Not only does it take a selfless act of sacrifice to make Thor worthy of lifting the hammer, but he also needs to do it without thinking—in particular, without consciously trying to be worthy enough to do it. This idea of “mindless action” is reminiscent of wei wu wei, a concept from the ancient Chinese philosophy of Taoism. In chapter 63 of his book Tao Te Ching, the ancient Chinese philosopher Lao-Tzu cautioned against counterproductive effort, instead recommending that we “do nondoing, strive for nonstriving.”2
Although this sounds paradoxical to Western ears, it has many applications to modern life, as I have discussed many times in this blog (starting here). For instance, the quest for happiness is commonly described in terms that resemble wei wu wei, such as the commonplace saying that you can’t force happiness, but instead, you need to do things that make you happy—achieving happiness without thinking about it. The point is not to literally do nothing, but to avoid putting so much effort into something that it defeats the purpose, such as making yourself miserable trying to be happy. The quest for love is often discussed the same way: Rather than force it, we should make ourselves open to it by “putting ourselves out there” and letting things happen naturally.3
But Why Does This Make Thor Worthy?
What does this have to do with worthiness, though?

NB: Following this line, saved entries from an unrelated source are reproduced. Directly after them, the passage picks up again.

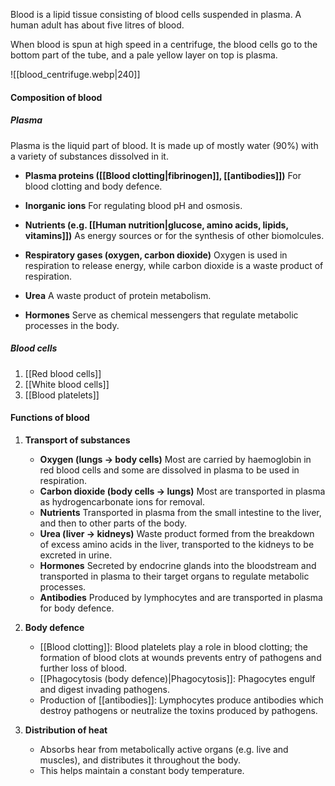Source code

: Blood is a lipid tissue consisting of blood cells suspended in plasma. A human adult has about five litres of blood.

When blood is spun at high speed in a centrifuge, the blood cells go to the bottom part of the tube, and a pale yellow layer on top is plasma.

![[blood_centrifuge.webp|240]]

#### Composition of blood
##### Plasma
Plasma is the liquid part of blood. It is made up of mostly water (90%) with a variety of substances dissolved in it.

- **Plasma proteins ([[Blood clotting|fibrinogen]], [[antibodies]])**
  For blood clotting and body defence.

- **Inorganic ions**
  For regulating blood pH and osmosis.

- **Nutrients (e.g. [[Human nutrition|glucose, amino acids, lipids, vitamins]])**
  As energy sources or for the synthesis of other biomolcules.

- **Respiratory gases (oxygen, carbon dioxide)**
  Oxygen is used in respiration to release energy, while carbon dioxide is a waste product of respiration.

- **Urea**
  A waste product of protein metabolism.

- **Hormones**
  Serve as chemical messengers that regulate metabolic processes in the body.

##### Blood cells
1. [[Red blood cells]]
2. [[White blood cells]]
3. [[Blood platelets]]

#### Functions of blood
1. **Transport of substances**
	- **Oxygen (lungs → body cells)**
	  Most are carried by haemoglobin in red blood cells and some are dissolved in plasma to be used in respiration.
	- **Carbon dioxide (body cells → lungs)**
	  Most are transported in plasma as hydrogencarbonate ions for removal.
	- **Nutrients**
	  Transported in plasma from the small intestine to the liver, and then to other parts of the body.
	- **Urea (liver → kidneys)**
	  Waste product formed from the breakdown of excess amino acids in the liver, transported to the kidneys to be excreted in urine.
	- **Hormones**
	  Secreted by endocrine glands into the bloodstream and transported in plasma to their target organs to regulate metabolic processes.
	- **Antibodies**
	  Produced by lymphocytes and are transported in plasma for body defence.

2. **Body defence**
	- [[Blood clotting]]: Blood platelets play a role in blood clotting; the formation of blood clots at wounds prevents entry of pathogens and further loss of blood.
	- [[Phagocytosis (body defence)|Phagocytosis]]: Phagocytes engulf and digest invading pathogens.
	- Production of [[antibodies]]: Lymphocytes produce antibodies which destroy pathogens or neutralize the toxins produced by pathogens.

3. **Distribution of heat**
	- Absorbs hear from metabolically active organs (e.g. live and muscles), and distributes it throughout the body.
	- This helps maintain a constant body temperature.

As we said, selflessness and sacrifice are obvious heroic virtues, but what is particularly virtuous about “doing without thinking”? One possible explanation is that action performed this way is not based on conscious deliberation, but rather an instinctive reaction based on a person’s core character traits. If the resulting action is selfless, courageous, or “noble,” it serves as evidence that those traits have been successfully cultivated.
Think of the movie Captain America: The First Avenger (2011), when scrawny Private Steve Rogers instinctively jumps on the grenade during basic training, not knowing it was a dud. He didn’t think about it—it was just “in him” to do it, and that showed that he was worthy of receiving the Super-Soldier Serum and Vita-Rays that transformed into Captain America.4 The fact that Thor doesn’t have to think about risking his life to save Sif or Freyja shows that doing so is a reflection of who he has become—and that person (or god) can truly be said to be worthy.
In the next post, we’ll talk about the person who picked up the hammer after the Odinson was declared unworthy, and how both of them confronted the question of who decides if one is worthy.
1. Mark D. White, A Philosopher Reads Marvel Comics' Thor: If They Be Worthy (Ockham Publishing 2022).
2. Lao-Tzu, Tao Te Ching, Chapter 63, in Thomas Cleary (ed. and trans.), The Taoist Classics Volume One (Boston: Shambala, 1990), p. 38.
3. For more examples of the relevance of wei wu wei today, and how it relates to both modern psychology and neuroscience, see Edward Slingerland’s book Trying Not to Try: Ancient China, Modern Science, and the Power of Spontaneity (New York: Crown, 2015).
4. For more, see my book The Virtues of Captain America: Modern-Day Lessons on Character from a World War II Superhero (Wiley Blackwell, 2014).